10-05-2018 01:54 AM - last edited on 10-05-2018 11:10 AM by cjervis
I am hoping someone here can point me to a good resource. I have a project this year at work to standup a data science / Hadoop / Spark platform. Out initial focus was going to be leveraging AWS or Azure to do this (EMR or HDInsight). Well, we're getting push-back and the cloud thing doesn't seem to be happening quickly. My contingency plan is to purchase some hardware on our internal cloud infrastructure (these would not be physical, they'd be virtual, but on my own dedicated hosts).
Due to this, my focus has been on the data science, machine learning, scala, python, etc.. Since a cloud solution would have taken care of the actual configuration of the Hadoop / Spark clusters for me, I have not worked on that as much. I have worked in IT for over 15 years and have experience from an system administration and architecture perspective. Setting something up would not be impossible, it's just a reality now.

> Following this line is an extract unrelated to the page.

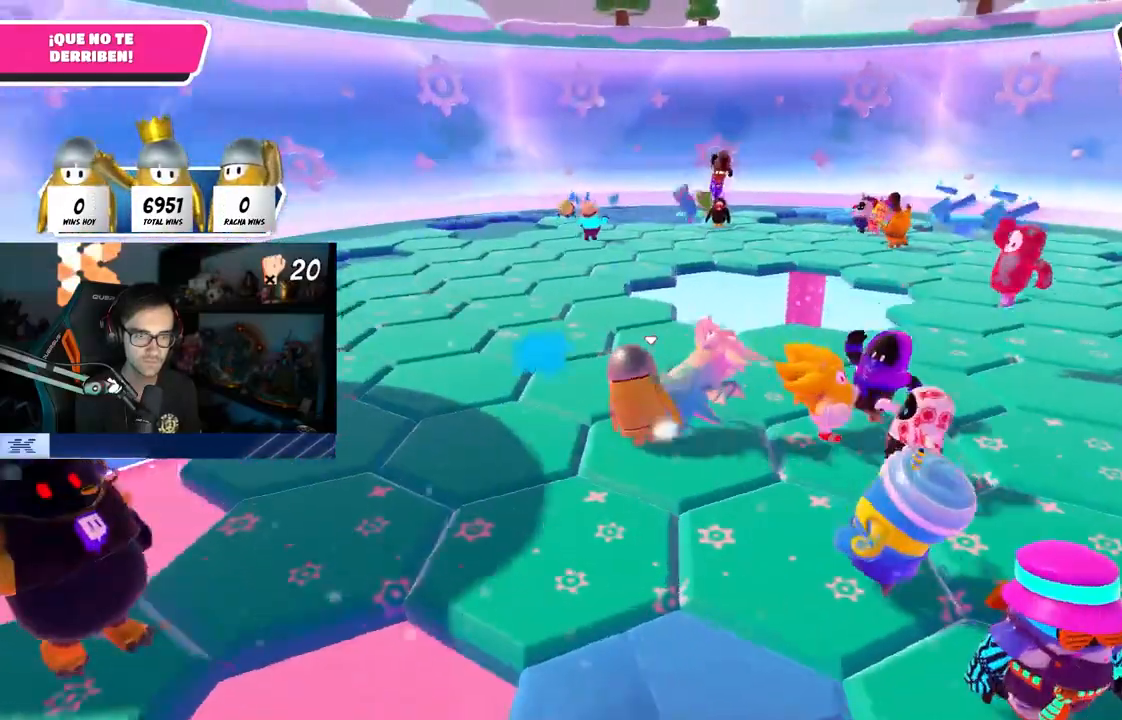
{"buttons": [], "left_stick": "left", "right_stick": "center", "events": [[33, "left_stick", "right"], [167, "left_stick", "center"], [200, "right_stick", "right"], [217, "left_stick", "left"], [267, "right_stick", "center"], [317, "left_stick", "center"], [433, "left_stick", "down"], [500, "left_stick", "left"]]}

My question - are there any good solid resources (books from Amazon, documentation, etc.) that I can leverage when planning a cluster out and doing all of the configuration and integration? This is what I am looking at:
~20 node cluster
Both Spark and Hadoop
Management tools like Yarn and Mesos
Other tools that will aid in the use and monitoring of the cluster.
I'd like one good or a few solid resources that will guide my to building, configuring, monitoring and managing this cluster. Also something more recent that covers the new versions and how compatible they are (Hadoop 2.x with Spark 2.x). I have an affinity toward O'Reilly books, but I'm not opposed to other resources.
Any suggestions or recommendations from a systems architecture, admin, etc. roll would be great. Thanks so much!